> 課題 A: 良寛の書についての文章から、「その浮かべられた文字は、その」で始まり「おおきな特徴だとおもいます。」で終わる部分を一字も変えずに書き写せ。
> 課題 B: 良寛の書についての文章によれば、最小限の骨格でできた良寛の文字形象のまわりには何があるか。

> 選んだ文章:
───
その浮かべられた文字は、その自然性のなかにおかれたひとつの意味形象です。いままで説明してきた言葉でいえば自然性のなかに、概念の意味がある形象をもって、その自然性の厚みのなか、厚ぼったさ、深さのなかにひとつの差異あるいは違和を打ちこんでいるわけです。それじゃその違和はどういうふうに打ちこまれているか、というふうになっています。そのときはじめて良寛の書字の音楽性がなんとかという問題がでてくるとおもいます。
良寛のばあい、「書」の母型としての楷書にたいし、文字形象はどう打ちこまれているかといえば、良寛の書字は概念をあらわす文字形象としては、ほとんど骨格だけでできているといえるようにおもいます。つまり、ここでピッと点をおさえて、こういうふうに伸ばしていくとか流していくとかという意味で、情念をこめるということがあたうるかぎり少ないというふうにいえるのではないでしょうか。それが良寛の書字にとても特徴的なところです。だから概念をあらわしうる形象であるかぎり最小限の骨組だけでできているといっていいくらいに、力が均質で、ぬけていて、ここのところで思いをこめてとかそういう渋滞がないようにおもわれます。
そういってしまいますと、活字だってそうじゃないかということになりそうです。活字とどこがちがうかといいますと、ひとつひとつの字は、形象さえあらわせばいいという骨格でできているといえるくらい、力こぶがはいっていませんが、しかしそれは活字と正反対な意味で渋滞がないのです。良寛の書字では概念をあらわすかぎり最小限の骨格の文字形象のまわりには、目にみえない最高度に緊張した肉体があるということだとおもいます。それが良寛の書のとてもおおきな特徴だとおもいます。
───
> 提供資料:
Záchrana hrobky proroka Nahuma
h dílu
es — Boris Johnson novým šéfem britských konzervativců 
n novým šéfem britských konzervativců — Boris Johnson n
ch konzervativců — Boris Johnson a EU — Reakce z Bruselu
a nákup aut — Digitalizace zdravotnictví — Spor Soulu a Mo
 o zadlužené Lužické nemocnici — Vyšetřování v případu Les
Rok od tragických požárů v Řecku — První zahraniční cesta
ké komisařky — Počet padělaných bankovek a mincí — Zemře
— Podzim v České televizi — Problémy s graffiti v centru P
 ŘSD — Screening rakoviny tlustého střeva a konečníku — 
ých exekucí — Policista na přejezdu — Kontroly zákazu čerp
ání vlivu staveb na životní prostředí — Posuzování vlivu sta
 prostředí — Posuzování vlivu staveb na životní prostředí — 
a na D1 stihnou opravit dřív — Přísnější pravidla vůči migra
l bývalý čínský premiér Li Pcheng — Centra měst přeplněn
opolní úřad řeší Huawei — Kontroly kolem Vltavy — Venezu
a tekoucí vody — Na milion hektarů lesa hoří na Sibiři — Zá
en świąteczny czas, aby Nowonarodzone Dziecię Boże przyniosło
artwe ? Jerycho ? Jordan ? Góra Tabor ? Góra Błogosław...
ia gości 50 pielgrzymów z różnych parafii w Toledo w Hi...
───
> 解答 A:
その浮かべられた文字は、その自然性のなかにおかれたひとつの意味形象です。いままで説明してきた言葉でいえば自然性のなかに、概念の意味がある形象をもって、その自然性の厚みのなか、厚ぼったさ、深さのなかにひとつの差異あるいは違和を打ちこんでいるわけです。それじゃその違和はどういうふうに打ちこまれているか、というふうになっています。そのときはじめて良寛の書字の音楽性がなんとかという問題がでてくるとおもいます。
良寛のばあい、「書」の母型としての楷書にたいし、文字形象はどう打ちこまれているかといえば、良寛の書字は概念をあらわす文字形象としては、ほとんど骨格だけでできているといえるようにおもいます。つまり、ここでピッと点をおさえて、こういうふうに伸ばしていくとか流していくとかという意味で、情念をこめるということがあたうるかぎり少ないというふうにいえるのではないでしょうか。それが良寛の書字にとても特徴的なところです。だから概念をあらわしうる形象であるかぎり最小限の骨組だけでできているといっていいくらいに、力が均質で、ぬけていて、ここのところで思いをこめてとかそういう渋滞がないようにおもわれます。
そういってしまいますと、活字だってそうじゃないかということになりそうです。活字とどこがちがうかといいますと、ひとつひとつの字は、形象さえあらわせばいいという骨格でできているといえるくらい、力こぶがはいっていませんが、しかしそれは活字と正反対な意味で渋滞がないのです。良寛の書字では概念をあらわすかぎり最小限の骨格の文字形象のまわりには、目にみえない最高度に緊張した肉体があるということだとおもいます。それが良寛の書のとてもおおきな特徴だとおもいます。

> 解答 B: 目にみえない最高度に緊張した肉体がある。